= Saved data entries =
--------------------

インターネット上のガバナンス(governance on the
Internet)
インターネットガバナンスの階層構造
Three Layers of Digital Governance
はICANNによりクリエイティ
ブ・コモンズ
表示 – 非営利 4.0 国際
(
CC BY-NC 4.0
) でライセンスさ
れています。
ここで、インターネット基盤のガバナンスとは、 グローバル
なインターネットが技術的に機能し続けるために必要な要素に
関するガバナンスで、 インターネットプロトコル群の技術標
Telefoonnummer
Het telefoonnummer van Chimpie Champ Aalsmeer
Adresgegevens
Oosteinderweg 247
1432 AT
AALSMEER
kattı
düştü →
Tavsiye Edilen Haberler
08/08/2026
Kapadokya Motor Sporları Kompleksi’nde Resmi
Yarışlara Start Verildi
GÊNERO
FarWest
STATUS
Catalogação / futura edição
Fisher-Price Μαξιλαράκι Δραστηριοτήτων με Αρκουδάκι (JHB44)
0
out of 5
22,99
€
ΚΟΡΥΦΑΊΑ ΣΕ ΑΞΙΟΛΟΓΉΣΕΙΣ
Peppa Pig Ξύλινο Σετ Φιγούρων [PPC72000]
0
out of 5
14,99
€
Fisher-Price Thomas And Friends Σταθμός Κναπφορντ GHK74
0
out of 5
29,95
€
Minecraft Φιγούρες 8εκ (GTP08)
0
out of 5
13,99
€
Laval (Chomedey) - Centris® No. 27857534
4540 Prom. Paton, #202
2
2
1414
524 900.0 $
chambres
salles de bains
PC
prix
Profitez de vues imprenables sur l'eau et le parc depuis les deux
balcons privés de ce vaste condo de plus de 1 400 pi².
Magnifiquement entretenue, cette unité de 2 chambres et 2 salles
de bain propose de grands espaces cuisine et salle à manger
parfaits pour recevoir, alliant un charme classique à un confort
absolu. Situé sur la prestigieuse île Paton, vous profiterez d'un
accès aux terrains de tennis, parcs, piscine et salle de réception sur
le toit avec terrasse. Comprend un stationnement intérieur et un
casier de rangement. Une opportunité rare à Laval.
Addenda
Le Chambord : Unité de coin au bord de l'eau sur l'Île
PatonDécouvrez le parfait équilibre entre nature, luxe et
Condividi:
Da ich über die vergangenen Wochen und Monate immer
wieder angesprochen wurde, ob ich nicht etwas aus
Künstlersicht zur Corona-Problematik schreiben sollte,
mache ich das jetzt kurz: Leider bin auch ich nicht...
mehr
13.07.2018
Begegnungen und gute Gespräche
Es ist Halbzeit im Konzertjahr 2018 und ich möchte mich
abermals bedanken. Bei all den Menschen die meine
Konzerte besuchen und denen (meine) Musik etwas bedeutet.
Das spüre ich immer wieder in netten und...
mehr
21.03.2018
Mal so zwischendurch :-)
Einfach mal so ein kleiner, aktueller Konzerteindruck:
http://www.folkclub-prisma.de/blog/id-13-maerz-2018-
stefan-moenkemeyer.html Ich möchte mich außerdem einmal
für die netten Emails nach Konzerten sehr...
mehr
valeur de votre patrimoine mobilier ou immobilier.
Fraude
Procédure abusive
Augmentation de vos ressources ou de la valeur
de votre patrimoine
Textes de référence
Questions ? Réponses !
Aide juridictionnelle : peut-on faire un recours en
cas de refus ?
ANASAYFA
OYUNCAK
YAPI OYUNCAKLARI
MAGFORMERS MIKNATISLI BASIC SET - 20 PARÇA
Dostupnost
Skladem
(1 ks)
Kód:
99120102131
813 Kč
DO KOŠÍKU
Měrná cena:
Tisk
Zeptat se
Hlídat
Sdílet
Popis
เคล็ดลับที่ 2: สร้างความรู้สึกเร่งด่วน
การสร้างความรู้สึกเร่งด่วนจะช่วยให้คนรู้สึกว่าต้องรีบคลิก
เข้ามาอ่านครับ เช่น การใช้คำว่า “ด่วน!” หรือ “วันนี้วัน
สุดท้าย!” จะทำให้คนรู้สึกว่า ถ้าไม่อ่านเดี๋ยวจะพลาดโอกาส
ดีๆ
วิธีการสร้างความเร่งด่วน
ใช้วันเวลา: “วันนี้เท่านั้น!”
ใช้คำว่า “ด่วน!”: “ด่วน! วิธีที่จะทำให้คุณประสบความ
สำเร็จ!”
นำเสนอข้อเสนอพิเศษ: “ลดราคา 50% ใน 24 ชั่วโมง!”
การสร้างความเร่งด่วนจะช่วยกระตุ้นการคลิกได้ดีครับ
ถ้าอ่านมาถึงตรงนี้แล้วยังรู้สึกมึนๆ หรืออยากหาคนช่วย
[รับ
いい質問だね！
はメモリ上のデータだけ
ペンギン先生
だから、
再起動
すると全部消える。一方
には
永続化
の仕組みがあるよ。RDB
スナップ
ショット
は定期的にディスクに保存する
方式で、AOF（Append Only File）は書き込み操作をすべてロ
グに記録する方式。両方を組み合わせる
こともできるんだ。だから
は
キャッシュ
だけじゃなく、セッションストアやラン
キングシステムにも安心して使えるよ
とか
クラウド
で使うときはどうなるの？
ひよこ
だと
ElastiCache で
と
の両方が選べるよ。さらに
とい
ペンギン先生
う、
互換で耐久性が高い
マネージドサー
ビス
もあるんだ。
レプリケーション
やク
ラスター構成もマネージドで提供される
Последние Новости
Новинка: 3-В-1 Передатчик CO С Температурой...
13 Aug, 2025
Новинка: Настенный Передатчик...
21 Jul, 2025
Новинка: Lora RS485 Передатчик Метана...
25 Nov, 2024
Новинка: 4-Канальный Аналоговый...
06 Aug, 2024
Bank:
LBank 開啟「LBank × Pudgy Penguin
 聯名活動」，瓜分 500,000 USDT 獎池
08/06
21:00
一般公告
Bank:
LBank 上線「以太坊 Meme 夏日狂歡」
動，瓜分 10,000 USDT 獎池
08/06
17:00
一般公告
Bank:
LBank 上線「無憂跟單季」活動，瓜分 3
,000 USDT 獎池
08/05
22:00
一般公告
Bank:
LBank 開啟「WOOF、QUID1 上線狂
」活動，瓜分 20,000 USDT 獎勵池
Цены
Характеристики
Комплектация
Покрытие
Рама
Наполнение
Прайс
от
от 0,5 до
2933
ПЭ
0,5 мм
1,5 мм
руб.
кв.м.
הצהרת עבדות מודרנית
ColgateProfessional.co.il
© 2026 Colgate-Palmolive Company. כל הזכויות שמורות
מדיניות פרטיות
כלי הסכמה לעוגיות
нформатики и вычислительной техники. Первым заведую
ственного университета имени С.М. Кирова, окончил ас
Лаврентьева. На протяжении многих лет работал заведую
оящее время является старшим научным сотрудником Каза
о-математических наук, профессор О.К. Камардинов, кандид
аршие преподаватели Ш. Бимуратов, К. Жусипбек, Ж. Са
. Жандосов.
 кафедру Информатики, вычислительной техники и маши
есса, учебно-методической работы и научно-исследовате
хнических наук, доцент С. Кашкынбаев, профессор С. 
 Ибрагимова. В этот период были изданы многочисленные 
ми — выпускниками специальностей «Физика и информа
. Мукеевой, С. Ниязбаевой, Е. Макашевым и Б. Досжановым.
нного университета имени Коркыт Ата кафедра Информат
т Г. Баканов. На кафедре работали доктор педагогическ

--------------------

= Problem to solve =
All of the records above should be copied exactly.

= Answer =
インターネット上のガバナンス(governance on the
Internet)
インターネットガバナンスの階層構造
Three Layers of Digital Governance
はICANNによりクリエイティ
ブ・コモンズ
表示 – 非営利 4.0 国際
(
CC BY-NC 4.0
) でライセンスさ
れています。
ここで、インターネット基盤のガバナンスとは、 グローバル
なインターネットが技術的に機能し続けるために必要な要素に
関するガバナンスで、 インターネットプロトコル群の技術標
Telefoonnummer
Het telefoonnummer van Chimpie Champ Aalsmeer
Adresgegevens
Oosteinderweg 247
1432 AT
AALSMEER
kattı
düştü →
Tavsiye Edilen Haberler
08/08/2026
Kapadokya Motor Sporları Kompleksi’nde Resmi
Yarışlara Start Verildi
GÊNERO
FarWest
STATUS
Catalogação / futura edição
Fisher-Price Μαξιλαράκι Δραστηριοτήτων με Αρκουδάκι (JHB44)
0
out of 5
22,99
€
ΚΟΡΥΦΑΊΑ ΣΕ ΑΞΙΟΛΟΓΉΣΕΙΣ
Peppa Pig Ξύλινο Σετ Φιγούρων [PPC72000]
0
out of 5
14,99
€
Fisher-Price Thomas And Friends Σταθμός Κναπφορντ GHK74
0
out of 5
29,95
€
Minecraft Φιγούρες 8εκ (GTP08)
0
out of 5
13,99
€
Laval (Chomedey) - Centris® No. 27857534
4540 Prom. Paton, #202
2
2
1414
524 900.0 $
chambres
salles de bains
PC
prix
Profitez de vues imprenables sur l'eau et le parc depuis les deux
balcons privés de ce vaste condo de plus de 1 400 pi².
Magnifiquement entretenue, cette unité de 2 chambres et 2 salles
de bain propose de grands espaces cuisine et salle à manger
parfaits pour recevoir, alliant un charme classique à un confort
absolu. Situé sur la prestigieuse île Paton, vous profiterez d'un
accès aux terrains de tennis, parcs, piscine et salle de réception sur
le toit avec terrasse. Comprend un stationnement intérieur et un
casier de rangement. Une opportunité rare à Laval.
Addenda
Le Chambord : Unité de coin au bord de l'eau sur l'Île
PatonDécouvrez le parfait équilibre entre nature, luxe et
Condividi:
Da ich über die vergangenen Wochen und Monate immer
wieder angesprochen wurde, ob ich nicht etwas aus
Künstlersicht zur Corona-Problematik schreiben sollte,
mache ich das jetzt kurz: Leider bin auch ich nicht...
mehr
13.07.2018
Begegnungen und gute Gespräche
Es ist Halbzeit im Konzertjahr 2018 und ich möchte mich
abermals bedanken. Bei all den Menschen die meine
Konzerte besuchen und denen (meine) Musik etwas bedeutet.
Das spüre ich immer wieder in netten und...
mehr
21.03.2018
Mal so zwischendurch :-)
Einfach mal so ein kleiner, aktueller Konzerteindruck:
http://www.folkclub-prisma.de/blog/id-13-maerz-2018-
stefan-moenkemeyer.html Ich möchte mich außerdem einmal
für die netten Emails nach Konzerten sehr...
mehr
valeur de votre patrimoine mobilier ou immobilier.
Fraude
Procédure abusive
Augmentation de vos ressources ou de la valeur
de votre patrimoine
Textes de référence
Questions ? Réponses !
Aide juridictionnelle : peut-on faire un recours en
cas de refus ?
ANASAYFA
OYUNCAK
YAPI OYUNCAKLARI
MAGFORMERS MIKNATISLI BASIC SET - 20 PARÇA
Dostupnost
Skladem
(1 ks)
Kód:
99120102131
813 Kč
DO KOŠÍKU
Měrná cena:
Tisk
Zeptat se
Hlídat
Sdílet
Popis
เคล็ดลับที่ 2: สร้างความรู้สึกเร่งด่วน
การสร้างความรู้สึกเร่งด่วนจะช่วยให้คนรู้สึกว่าต้องรีบคลิก
เข้ามาอ่านครับ เช่น การใช้คำว่า “ด่วน!” หรือ “วันนี้วัน
สุดท้าย!” จะทำให้คนรู้สึกว่า ถ้าไม่อ่านเดี๋ยวจะพลาดโอกาส
ดีๆ
วิธีการสร้างความเร่งด่วน
ใช้วันเวลา: “วันนี้เท่านั้น!”
ใช้คำว่า “ด่วน!”: “ด่วน! วิธีที่จะทำให้คุณประสบความ
สำเร็จ!”
นำเสนอข้อเสนอพิเศษ: “ลดราคา 50% ใน 24 ชั่วโมง!”
การสร้างความเร่งด่วนจะช่วยกระตุ้นการคลิกได้ดีครับ
ถ้าอ่านมาถึงตรงนี้แล้วยังรู้สึกมึนๆ หรืออยากหาคนช่วย
[รับ
いい質問だね！
はメモリ上のデータだけ
ペンギン先生
だから、
再起動
すると全部消える。一方
には
永続化
の仕組みがあるよ。RDB
スナップ
ショット
は定期的にディスクに保存する
方式で、AOF（Append Only File）は書き込み操作をすべてロ
グに記録する方式。両方を組み合わせる
こともできるんだ。だから
は
キャッシュ
だけじゃなく、セッションストアやラン
キングシステムにも安心して使えるよ
とか
クラウド
で使うときはどうなるの？
ひよこ
だと
ElastiCache で
と
の両方が選べるよ。さらに
とい
ペンギン先生
う、
互換で耐久性が高い
マネージドサー
ビス
もあるんだ。
レプリケーション
やク
ラスター構成もマネージドで提供される
Последние Новости
Новинка: 3-В-1 Передатчик CO С Температурой...
13 Aug, 2025
Новинка: Настенный Передатчик...
21 Jul, 2025
Новинка: Lora RS485 Передатчик Метана...
25 Nov, 2024
Новинка: 4-Канальный Аналоговый...
06 Aug, 2024
Bank:
LBank 開啟「LBank × Pudgy Penguin
 聯名活動」，瓜分 500,000 USDT 獎池
08/06
21:00
一般公告
Bank:
LBank 上線「以太坊 Meme 夏日狂歡」
動，瓜分 10,000 USDT 獎池
08/06
17:00
一般公告
Bank:
LBank 上線「無憂跟單季」活動，瓜分 3
,000 USDT 獎池
08/05
22:00
一般公告
Bank:
LBank 開啟「WOOF、QUID1 上線狂
」活動，瓜分 20,000 USDT 獎勵池
Цены
Характеристики
Комплектация
Покрытие
Рама
Наполнение
Прайс
от
от 0,5 до
2933
ПЭ
0,5 мм
1,5 мм
руб.
кв.м.
הצהרת עבדות מודרנית
ColgateProfessional.co.il
© 2026 Colgate-Palmolive Company. כל הזכויות שמורות
מדיניות פרטיות
כלי הסכמה לעוגיות
нформатики и вычислительной техники. Первым заведую
ственного университета имени С.М. Кирова, окончил ас
Лаврентьева. На протяжении многих лет работал заведую
оящее время является старшим научным сотрудником Каза
о-математических наук, профессор О.К. Камардинов, кандид
аршие преподаватели Ш. Бимуратов, К. Жусипбек, Ж. Са
. Жандосов.
 кафедру Информатики, вычислительной техники и маши
есса, учебно-методической работы и научно-исследовате
хнических наук, доцент С. Кашкынбаев, профессор С. 
 Ибрагимова. В этот период были изданы многочисленные 
ми — выпускниками специальностей «Физика и информа
. Мукеевой, С. Ниязбаевой, Е. Макашевым и Б. Досжановым.
нного университета имени Коркыт Ата кафедра Информат
т Г. Баканов. На кафедре работали доктор педагогическ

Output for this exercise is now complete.